Virtually everyone will need expensive healthcare eventually. So what do unscrupulous people do? Not buy insurance until they need it? What happens then? They contact insurance companies and the insurance company says, ‘Ah. I see you have a preexisting condition. Sure, we’ll cover you. Your premiums will be $100,000 per month.’ Is that a good bet?

The point was that the cost of healthcare has to come from somewhere. Insurance companies pay for that cost, and they get paid by the premiums.

I see that as a good thing. Sort of a “reverse competition.”

Oh, like Medicare. This is a good idea.
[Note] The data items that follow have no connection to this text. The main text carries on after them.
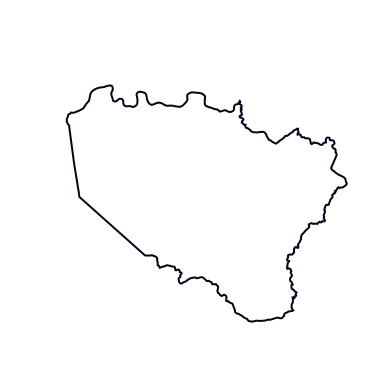 the district of Tartarugalzinho, Amapá, Brazil, rotated 200°
{"feature_id": "56859067B68348525949477", "entity_name": "Tartarugalzinho", "entity_type": "district", "adm_level": 2, "iso_a3": "BRA", "parent_name": "Brazil", "parent_adm1": "Amapá", "projection": "orthographic", "projection_center": [-51.087, 1.312], "detail": "fine", "context": "isolated", "style": "outline", "palette": "ink", "viewbox_px": 384, "rotation_deg": 200, "n_neighbors": 0, "source": "geoboundaries", "source_scale": "gbopen_adm2", "svg_char_len": 5934}
<svg xmlns="http://www.w3.org/2000/svg" viewBox="0 0 384 384"><g transform="rotate(200 192 192)"><path d="M296.3,148.9L215.4,116.7L214.2,116.4L212.1,117.0L211.2,117.5L209.0,118.2L208.0,119.0L205.9,118.8L205.0,119.0L203.0,118.5L202.0,117.9L201.8,116.7L200.2,114.0L199.1,111.4L198.0,111.4L196.4,109.8L195.4,110.5L194.4,111.6L192.8,112.5L190.8,114.4L189.8,114.8L188.7,114.8L187.4,115.2L186.1,115.1L184.9,115.2L183.0,115.8L182.2,115.2L181.9,114.4L180.8,112.9L179.8,113.2L179.2,114.1L178.3,114.4L177.2,114.3L175.9,112.5L174.3,112.5L174.0,111.4L174.5,109.4L174.0,107.9L174.8,106.8L174.9,105.7L173.6,103.5L172.4,102.4L171.3,102.1L170.6,102.4L168.6,104.7L166.9,106.2L166.1,107.9L163.8,110.5L159.9,112.9L158.2,112.5L156.3,113.6L154.7,114.9L153.4,115.4L152.3,115.3L150.5,114.7L147.9,113.5L147.0,113.6L145.8,114.3L144.0,113.8L142.9,113.9L141.4,112.3L137.8,113.6L137.0,112.9L135.3,112.3L134.9,111.5L134.4,109.1L134.4,107.8L132.8,105.9L131.8,105.9L130.3,104.7L129.1,104.5L128.3,104.5L127.3,105.9L126.5,106.5L125.2,106.3L124.4,105.9L123.5,104.6L122.8,101.6L122.0,101.2L120.7,101.8L118.9,101.0L116.4,101.0L115.6,100.7L111.1,95.4L110.6,94.2L109.6,93.4L107.9,93.2L106.4,93.4L101.8,92.5L100.7,91.9L99.4,91.7L96.7,91.5L95.6,90.6L94.9,90.3L94.0,90.2L91.8,90.6L90.7,91.0L87.6,93.0L86.4,93.5L83.9,94.1L79.5,96.1L76.6,98.2L75.1,98.5L74.4,99.0L69.4,102.8L67.9,103.4L66.6,103.4L65.3,103.7L64.2,104.3L63.9,105.6L63.1,107.0L63.5,108.5L63.2,109.7L61.0,111.9L60.5,112.6L56.8,114.7L56.4,115.4L57.3,115.7L59.1,117.9L59.9,120.6L59.5,122.6L60.3,125.3L61.1,126.9L60.2,126.6L59.5,127.5L60.1,128.4L59.1,129.3L58.7,130.2L59.6,130.7L59.3,133.0L59.9,133.7L60.7,133.6L61.5,133.8L62.5,134.5L63.3,134.9L64.2,134.9L65.1,135.2L65.8,136.1L66.3,137.3L66.7,138.6L65.7,139.4L67.6,141.4L69.4,142.2L70.3,144.2L69.4,147.5L70.3,148.7L71.3,149.5L71.8,150.3L71.5,151.6L72.4,152.3L73.1,153.3L75.2,153.2L75.7,152.5L76.6,152.8L76.4,153.9L77.2,154.4L77.2,156.0L77.6,156.9L77.8,157.7L77.2,158.9L77.2,160.4L78.2,160.2L79.3,160.4L79.6,161.6L79.3,163.8L80.0,164.6L80.0,165.4L79.6,166.1L76.1,167.8L75.9,169.1L75.4,170.2L76.3,172.0L76.3,172.8L76.7,173.9L75.8,175.7L74.9,175.9L74.0,175.5L73.2,175.9L73.4,177.3L74.5,178.4L73.8,181.4L73.4,185.3L74.0,186.2L74.3,188.6L73.7,190.7L73.2,191.5L72.1,194.5L70.1,198.4L69.9,199.6L71.2,201.2L70.8,202.0L69.3,203.5L67.2,203.5L66.2,204.1L64.2,204.8L63.3,204.8L63.1,206.0L61.9,207.6L61.2,207.3L60.2,207.7L59.7,209.1L58.4,209.3L57.4,209.9L57.2,210.8L59.3,212.3L59.2,213.6L60.3,215.1L60.2,218.4L60.6,219.9L61.4,220.1L61.6,220.9L61.9,224.6L61.4,225.8L60.5,226.3L59.7,226.3L59.2,227.0L59.3,230.3L59.2,232.6L58.3,234.8L58.4,235.8L58.9,236.4L59.1,237.3L58.5,238.0L58.3,239.2L57.2,240.0L57.2,240.9L58.0,241.8L57.1,242.5L56.6,245.6L56.1,246.5L55.1,246.0L54.3,246.7L53.5,247.2L52.6,247.4L51.8,248.1L50.4,249.9L49.3,252.3L49.6,253.2L50.5,253.9L52.4,256.7L54.1,257.7L57.3,258.2L59.9,258.4L64.0,259.3L65.1,260.0L66.1,260.1L67.9,260.8L68.6,261.2L69.5,262.1L68.7,275.8L69.0,276.9L70.0,278.0L71.0,278.6L71.0,279.8L71.5,280.7L72.3,281.4L73.6,281.3L75.8,282.6L76.1,283.4L76.0,284.2L75.2,284.8L74.8,285.7L74.8,286.6L76.1,288.4L77.3,288.7L80.1,287.9L81.3,289.9L82.6,289.7L83.5,289.4L84.0,288.7L84.2,287.8L84.1,286.5L83.4,285.4L83.0,284.4L85.0,283.3L85.3,282.6L85.6,281.1L86.9,280.4L88.2,280.4L89.7,280.8L92.3,280.6L93.2,280.2L94.6,280.2L95.7,278.0L97.0,278.2L97.6,279.6L98.3,280.4L99.1,281.8L99.9,282.2L102.1,282.0L103.3,281.3L104.3,281.3L105.5,281.8L107.4,281.0L108.2,281.3L109.3,282.7L110.3,283.0L112.4,282.0L112.8,282.9L112.3,284.7L113.8,286.4L114.0,287.7L115.0,287.4L116.0,285.9L117.0,285.1L117.6,284.0L118.0,282.6L119.4,281.1L121.2,278.1L121.8,277.3L122.8,277.0L123.6,276.4L124.1,274.5L127.7,269.3L128.1,268.1L129.0,267.3L129.7,266.2L130.7,266.1L131.9,266.3L134.2,266.8L136.3,267.4L137.5,267.3L138.4,267.9L139.3,268.9L140.6,269.7L141.4,270.6L141.8,271.4L144.3,272.9L145.4,273.0L147.2,272.1L148.4,271.9L149.1,271.3L150.8,270.4L153.2,269.7L154.6,269.1L156.9,269.2L157.8,269.5L158.5,270.2L159.5,270.5L161.8,271.0L162.8,270.7L163.5,271.0L164.8,272.6L164.7,273.4L165.9,273.1L168.9,274.2L169.3,275.5L168.6,276.5L168.5,277.9L170.1,278.6L172.6,278.6L173.2,279.5L172.8,280.3L171.9,281.0L171.4,281.8L174.0,285.1L173.5,286.5L174.6,286.8L175.0,287.8L174.3,288.4L174.9,289.4L175.1,290.4L177.5,290.9L177.5,293.3L178.2,293.8L178.6,291.7L179.0,290.4L180.6,289.3L181.2,288.7L181.6,288.0L181.7,287.1L181.5,286.1L180.7,283.8L180.9,282.8L181.3,282.0L183.1,280.4L183.9,280.1L185.1,279.9L188.6,280.3L189.7,279.7L193.0,277.2L193.8,277.2L194.6,277.7L196.6,278.2L199.4,277.6L203.1,277.8L205.6,277.4L206.8,277.8L207.7,277.4L208.7,277.8L209.7,278.6L210.2,279.4L211.4,282.4L212.1,285.7L213.0,286.8L215.2,287.6L217.0,287.9L218.4,287.7L225.0,286.0L226.6,285.4L228.4,283.7L229.3,282.6L229.5,281.7L229.5,280.8L228.0,277.7L227.9,276.1L228.1,275.0L229.3,272.0L230.4,269.9L231.9,268.3L232.9,267.7L237.2,266.8L240.2,266.4L245.2,264.4L247.3,264.4L251.0,265.1L253.9,264.6L255.8,263.4L258.3,261.0L260.0,260.0L261.8,260.3L263.5,261.1L264.9,262.5L266.0,263.8L268.0,267.3L268.6,268.0L269.6,268.7L270.8,269.0L272.1,268.9L273.8,268.8L275.5,268.3L277.0,267.1L277.4,266.1L277.5,265.2L277.2,264.1L275.4,261.3L274.3,258.7L273.7,256.4L273.7,255.5L274.0,254.5L274.4,253.8L275.6,252.3L276.7,251.6L278.9,251.6L280.1,251.4L282.8,250.1L283.9,250.0L285.1,250.1L286.0,250.7L287.0,252.1L288.0,254.5L289.3,255.3L290.6,255.4L291.8,254.9L292.5,254.2L293.6,252.3L294.8,251.0L295.9,250.6L296.9,250.6L297.6,251.1L298.9,253.1L300.5,255.0L301.6,256.8L301.5,261.4L302.3,263.1L303.0,263.9L303.8,264.2L304.8,264.3L305.6,264.0L308.2,262.5L310.9,260.3L313.5,259.1L316.5,257.1L318.6,255.0L319.4,253.9L320.4,252.3L321.0,249.8L320.1,243.3L320.1,242.2L321.7,238.1L322.7,233.5L325.5,230.2L329.3,226.8L330.3,226.1L331.4,225.6L333.0,225.2L333.1,224.1L334.7,222.5L334.5,220.7L334.5,217.2L333.5,215.0L332.7,214.4L332.1,213.5L330.3,212.6L329.9,212.0L329.6,211.1L312.4,178.2L297.9,152.3L296.3,148.9Z" fill="none" stroke="#020617" stroke-width="2"/></g></svg>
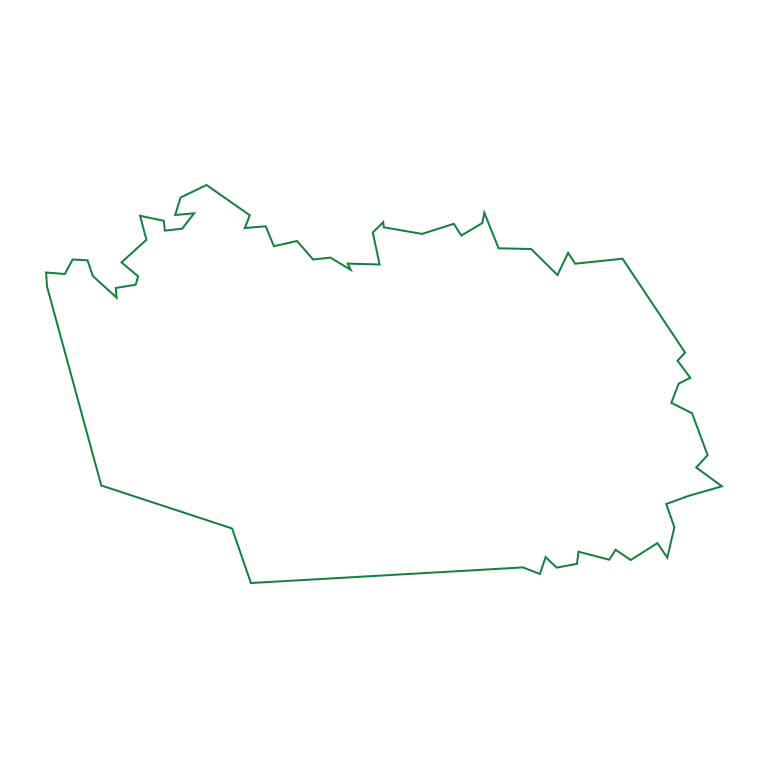 outline of Grayson, Kentucky, United States of America
{"feature_id": "52423323B38332409828976", "entity_name": "Grayson", "entity_type": "district", "adm_level": 2, "iso_a3": "USA", "parent_name": "United States of America", "parent_adm1": "Kentucky", "projection": "mercator", "projection_center": [-86.327, 37.472], "detail": "fine", "context": "isolated", "style": "outline", "palette": "green", "viewbox_px": 768, "rotation_deg": 0, "n_neighbors": 0, "source": "geoboundaries", "source_scale": "gbopen_adm2", "svg_char_len": 973}
<svg xmlns="http://www.w3.org/2000/svg" viewBox="0 0 768 768"><path d="M577.0,563.8L578.5,551.7L609.2,559.7L615.6,549.8L630.7,560.0L657.4,543.1L667.3,557.6L674.4,527.2L666.2,504.0L688.4,495.9L721.9,486.3L696.2,467.5L707.6,455.2L692.1,413.3L671.3,402.8L678.8,383.5L690.3,377.8L677.5,360.6L685.1,352.6L622.5,258.7L575.2,263.7L568.1,252.9L557.5,275.0L531.1,249.0L498.6,248.3L484.3,212.7L482.4,223.0L461.3,235.6L453.8,223.8L422.0,233.9L383.8,227.3L383.2,222.2L372.8,232.5L379.6,264.5L347.7,263.6L350.7,269.8L330.4,257.6L313.1,259.5L297.0,241.0L273.9,246.2L265.7,226.3L244.8,228.0L249.8,215.3L206.5,185.0L180.6,197.5L175.2,215.0L194.1,213.3L182.2,228.7L164.8,230.6L163.8,220.8L140.1,215.8L146.4,239.8L121.5,262.4L138.1,276.3L135.7,284.7L115.8,288.0L116.6,297.6L92.9,276.1L87.5,260.3L72.6,259.5L64.8,274.0L46.1,272.5L47.0,286.5L101.3,485.5L232.1,528.5L250.9,583.0L523.0,567.4L539.9,574.0L545.6,557.1L556.7,567.6L577.0,563.8Z" fill="none" stroke="#15803d" stroke-width="2"/></svg>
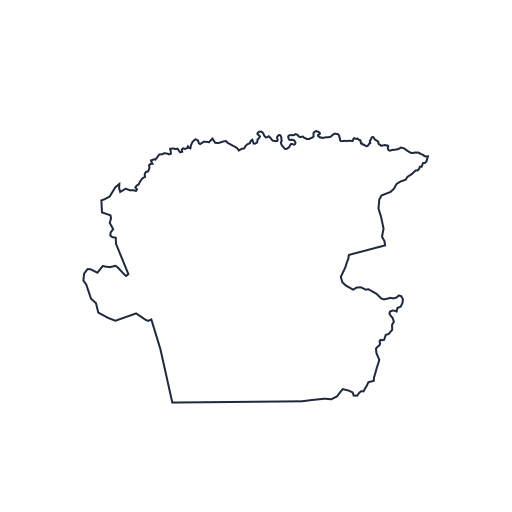 outline of Rafaï, Mbomou, Central African Republic, rotated 208°
{"feature_id": "33826404B37622790924059", "entity_name": "Rafaï", "entity_type": "district", "adm_level": 2, "iso_a3": "CAF", "parent_name": "Central African Republic", "parent_adm1": "Mbomou", "projection": "albers", "projection_center": [24.169, 5.748], "detail": "fine", "context": "isolated", "style": "outline", "palette": "slate", "viewbox_px": 512, "rotation_deg": 208, "n_neighbors": 0, "source": "geoboundaries", "source_scale": "gbopen_adm2", "svg_char_len": 6129}
<svg xmlns="http://www.w3.org/2000/svg" viewBox="0 0 512 512"><g transform="rotate(208 256 256)"><path d="M261.1,87.3L147.2,149.3L139.3,154.9L128.3,162.3L122.3,164.8L118.6,170.0L117.6,176.0L116.9,179.2L110.9,180.7L106.6,180.9L104.2,178.6L101.2,180.1L100.6,183.7L99.7,185.9L97.5,187.0L97.5,190.2L97.3,193.1L97.5,197.4L93.4,201.0L94.7,203.9L95.6,208.4L96.9,214.1L97.4,217.4L98.4,222.2L104.1,226.8L106.6,230.6L106.1,232.7L105.1,235.1L105.2,236.8L106.6,238.3L107.0,239.5L106.6,240.5L105.2,240.7L103.5,242.2L104.4,247.2L102.2,249.6L101.1,254.8L103.6,259.2L103.4,262.7L106.4,265.5L109.1,266.5L111.1,267.7L111.6,269.8L109.7,272.1L107.3,272.9L105.8,273.0L106.7,276.5L104.5,279.2L104.6,283.0L105.8,286.6L108.9,288.7L111.3,288.2L112.6,285.0L115.1,282.9L117.8,282.1L119.8,280.1L122.8,277.7L125.6,277.3L131.8,279.2L141.2,279.4L143.2,277.8L148.7,277.6L152.3,275.4L154.4,271.9L162.8,272.1L167.5,273.4L171.3,277.4L171.8,287.9L172.7,292.7L173.2,296.9L174.5,300.6L147.0,326.0L149.5,329.4L153.8,332.2L156.2,340.0L163.7,349.0L170.2,355.5L172.7,361.5L173.7,363.9L173.6,368.4L167.3,375.7L165.8,380.3L165.7,385.7L163.3,389.7L159.7,393.6L159.4,397.1L156.9,401.4L155.2,406.5L153.5,407.4L152.9,409.3L153.2,411.9L151.7,412.5L151.8,413.8L152.1,415.3L152.1,416.6L150.5,417.5L149.9,419.5L151.0,424.7L153.0,423.5L153.4,423.4L154.7,423.3L155.6,423.8L157.6,423.5L158.9,423.6L159.8,423.3L160.1,423.6L160.4,423.6L161.1,423.6L162.7,422.8L163.1,422.3L163.9,422.2L164.3,422.0L165.6,420.7L166.0,420.5L166.7,420.3L167.3,419.9L167.7,419.8L169.0,419.8L171.2,419.9L173.0,420.1L174.5,420.4L175.5,420.5L176.5,420.4L178.1,419.9L178.7,419.9L179.1,419.7L179.4,419.2L179.8,418.2L180.6,417.5L181.1,416.6L181.8,416.3L182.4,415.6L183.0,415.3L183.5,414.8L185.5,413.7L186.9,412.1L187.4,411.8L187.8,411.7L188.6,411.7L188.9,411.9L190.0,412.7L190.4,413.5L190.6,414.7L190.7,414.9L190.9,415.2L191.5,415.4L192.1,415.2L192.7,414.7L194.1,414.7L194.3,414.6L194.6,414.0L196.1,413.1L197.0,412.2L197.6,412.0L198.0,412.2L198.4,412.5L199.8,412.4L200.5,412.6L201.2,413.4L201.5,414.2L201.6,414.3L202.8,414.4L203.4,414.6L204.5,414.5L206.0,414.8L206.8,415.2L207.6,415.8L208.1,416.0L208.7,415.9L209.1,415.6L209.4,415.3L209.5,414.8L209.3,413.5L209.3,412.6L209.6,411.4L209.4,410.9L209.1,410.6L208.9,410.1L208.6,410.0L208.2,409.6L208.1,409.4L208.2,409.1L208.8,408.4L208.8,406.8L209.2,405.6L209.7,404.9L210.3,404.8L210.9,404.9L211.5,404.7L212.0,404.8L212.5,405.0L213.9,404.5L214.2,404.6L214.3,404.8L214.6,404.9L215.1,405.2L215.5,405.2L215.8,405.1L215.7,404.8L215.7,404.7L216.1,404.7L216.2,405.0L217.0,405.7L217.5,406.6L217.7,406.8L218.1,406.6L218.3,406.7L218.6,407.2L218.8,407.2L219.6,406.9L220.5,407.0L221.0,407.3L221.7,407.3L222.3,406.6L223.4,406.2L224.4,406.2L224.7,406.1L224.9,404.9L224.8,403.5L224.6,403.1L224.7,402.9L225.0,403.0L225.2,402.9L225.5,402.6L225.8,402.4L226.8,401.9L227.8,401.6L229.2,400.6L229.7,400.1L230.5,399.9L231.4,399.5L234.0,397.8L234.6,397.5L235.0,397.4L236.3,397.8L236.5,398.0L236.7,398.7L237.0,399.1L237.8,399.9L238.4,400.2L238.8,401.0L239.3,401.4L240.4,401.9L241.0,402.0L241.9,401.8L242.7,401.3L243.5,401.2L243.8,401.1L244.2,400.7L245.4,398.3L245.9,396.8L246.3,396.0L246.5,395.8L249.3,394.0L250.3,393.4L252.7,391.4L254.1,391.3L254.9,390.7L255.1,390.7L256.0,391.1L257.0,390.9L257.2,391.0L257.7,391.3L258.0,391.6L257.9,392.4L257.2,393.4L257.0,393.9L257.1,394.3L257.4,394.5L258.1,394.8L258.9,394.9L259.6,394.9L260.5,394.6L261.4,394.6L261.6,394.6L261.9,394.2L262.4,393.1L262.9,392.3L263.0,391.7L262.2,390.1L261.4,388.9L261.4,388.0L261.9,387.0L262.9,385.7L263.4,385.3L263.8,384.4L264.0,384.2L265.3,383.6L266.0,383.1L267.0,383.3L267.9,383.0L268.7,382.9L270.5,383.5L271.3,383.1L272.5,381.9L272.9,381.7L273.3,381.6L274.1,381.8L274.8,381.8L275.2,381.9L276.2,382.5L276.5,382.5L277.6,382.2L278.1,382.2L278.6,381.9L279.1,380.7L279.4,380.4L280.3,379.9L281.0,379.7L281.8,379.1L282.9,378.5L283.6,377.6L283.7,377.1L283.7,376.8L283.5,376.3L283.3,375.9L282.0,374.8L281.4,374.4L280.9,374.4L279.8,374.7L279.5,374.9L278.7,375.7L276.6,376.0L274.7,375.1L274.0,373.6L274.2,372.8L274.5,372.3L275.3,372.0L276.7,371.8L277.5,371.5L277.8,371.2L277.9,367.2L278.4,366.5L279.1,365.3L279.4,364.8L280.0,364.4L280.7,364.2L281.6,364.4L283.6,365.3L284.5,365.5L285.7,366.2L287.3,367.9L287.5,368.7L287.3,369.6L287.5,370.1L288.3,370.8L288.7,371.7L289.5,372.7L290.2,373.3L291.1,374.0L292.0,373.9L292.5,373.6L293.0,372.5L293.2,371.1L293.1,370.6L292.3,369.6L291.6,369.0L291.4,368.5L291.2,367.9L291.3,367.4L291.8,367.0L292.3,366.9L293.4,366.3L294.0,366.2L294.7,365.8L295.3,365.7L295.9,365.8L296.7,366.2L300.2,367.6L301.0,367.7L301.7,366.3L303.1,365.3L305.2,366.1L307.2,367.7L309.4,368.4L311.5,367.3L312.3,365.7L312.1,364.4L308.7,363.5L308.6,361.7L309.3,359.5L308.3,356.8L309.6,354.7L310.9,354.2L313.9,356.9L314.7,354.8L314.3,352.7L315.6,351.3L316.4,349.8L316.9,348.0L316.9,345.5L319.0,343.9L320.7,341.1L322.1,341.9L324.1,342.5L334.2,342.6L336.5,343.4L338.4,342.0L341.1,339.2L342.7,337.8L345.3,336.8L349.6,339.2L350.9,334.3L352.6,333.9L355.8,332.4L357.8,328.6L359.4,328.7L361.3,330.7L364.2,330.7L364.8,329.5L365.6,327.1L365.5,324.2L365.0,321.9L364.5,320.2L366.0,320.0L367.5,320.8L367.4,319.0L369.2,317.0L370.9,316.9L371.5,315.2L370.1,313.4L371.7,311.9L375.7,313.9L377.3,312.6L379.4,312.2L382.1,310.3L379.9,307.7L379.2,306.2L380.5,304.9L381.8,304.9L385.3,303.7L386.1,302.2L389.1,300.2L390.0,293.9L391.2,293.7L393.6,291.1L392.1,289.7L390.7,288.8L392.4,287.7L393.1,285.9L391.8,284.5L391.1,282.0L391.1,279.8L392.8,278.5L392.6,275.7L391.1,273.8L392.8,271.1L393.3,267.5L393.2,264.1L394.5,262.0L394.7,259.9L392.3,259.0L392.5,257.1L395.2,256.5L397.9,254.9L402.7,254.2L406.0,248.8L408.6,251.5L410.5,255.4L412.5,250.5L413.1,239.9L416.3,235.1L418.6,232.5L412.5,222.2L403.6,223.6L401.7,221.2L400.7,216.6L394.7,212.6L395.4,208.6L394.3,205.7L391.7,205.2L388.4,206.3L385.3,201.0L360.2,180.1L361.3,177.4L364.3,178.1L372.4,180.9L375.4,181.4L379.7,177.6L383.9,176.0L386.6,175.2L388.2,166.8L395.9,166.6L398.6,165.3L399.5,159.7L396.9,153.3L392.6,151.2L381.7,140.9L375.1,139.2L368.7,132.0L357.7,131.9L349.8,132.8L334.9,149.0L323.2,147.8L320.6,148.2L318.6,150.8L296.7,128.9L261.1,87.3Z" fill="none" stroke="#1e293b" stroke-width="2"/></g></svg>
Why has no one thought of this.
:mad:

This is generally how it is done in UHC nations. Reconstructive cosmetic surgery is included. With some differences. In the UK there are no deductibles, in Norway total deductibles are capped at about $ 250 per year etc.

I think you underestimate how much wastage, extra bureaucracy and duplication of work your current system involves. And it think you underestimate it by a very, very large amount.

Being a more populous nation does affect costs. It makes things cheaper. It is called the economics of scale and size. Its a known thing. However the rest of it…

If you are saying that violent crime, obesity and being used to healthcare quality on the bottom 25 % of the developed world (you seem to have misspelled that as “best in the world” ) are factors large enough to affect healthcare costs, and at this level, Im going to need to see some strong cites.